Ni siquiera se altera cuando Ramona no le pide disculpas por el viaje desbaratado, no se indigna porque la angustia de las dudas y la espera por su amiga la han dejado agotada y ahora que la tiene delante, la ve entera y puede por fin despegarla del linóleo del pasillo de su casa, el alivio barre todo lo demás.

Ocurre más veces, descubre cuando le miente o miente su silencio. A medida que se suman las ocasiones, Irene ve en cada mentira una debilidad creciente en la figura de su amiga, a quien ya no siente tan poderosa y fuerte como en los inicios de su relación, y deja que le mienta porque le apena. Lo que su amiga es frente a lo que quiere ser, lo que se permite ser, lo que quiere mostrar de sí misma que en realidad no es. Sin ser consciente decidide impedir que le hagan mella sus debilidades y mentiras. Al fin y al cabo, todos los humanos somos vulnerables, ella también. La quiere.

No será hasta años después, mucho tiempo de compartir vida en el respeto al otro y su deseo de silencio, la versión con la que cada cual decide disfrazarse, sin saber jamás a dónde fue Ramona en su interrumpido viaje, cuando Irene descubra que en aquél linóleo quedó el desgarro del fuerte tejido de su amistad, que por resistente que sea, todo material no reparado, se irá desgajando sin remedio.

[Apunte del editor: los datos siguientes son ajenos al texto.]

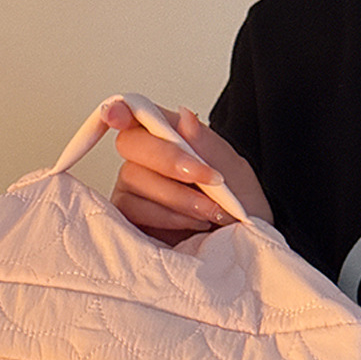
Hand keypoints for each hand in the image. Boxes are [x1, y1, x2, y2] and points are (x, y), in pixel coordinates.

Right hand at [101, 100, 272, 244]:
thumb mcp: (234, 173)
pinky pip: (133, 210)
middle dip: (169, 159)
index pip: (136, 113)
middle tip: (206, 177)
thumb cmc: (238, 210)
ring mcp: (134, 192)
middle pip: (130, 143)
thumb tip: (184, 117)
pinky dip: (166, 216)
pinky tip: (191, 225)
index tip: (119, 116)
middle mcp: (145, 162)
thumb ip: (208, 145)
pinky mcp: (130, 222)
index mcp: (169, 138)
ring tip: (210, 211)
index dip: (120, 110)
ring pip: (133, 178)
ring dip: (177, 195)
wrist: (241, 249)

Fue mucho después, cuando Irene se preguntaba por qué un día no pudo compartir ya los gestos, intenciones, decisiones y el trato de Ramona, cuando comprendió que la amistad está más llena de penumbra que un pasillo con miradores velados, que impide ver la grieta que se extiende sobre el cubrimiento del firme, germina y resquebraja el suelo del amor más generoso, pleno, sin fisuras: la del recelo. Que al comprobarlo, lenta, muy lentamente, languidece, y sobre un linóleo, frío, artificial, acartonada mortaja, la sospecha la tiende.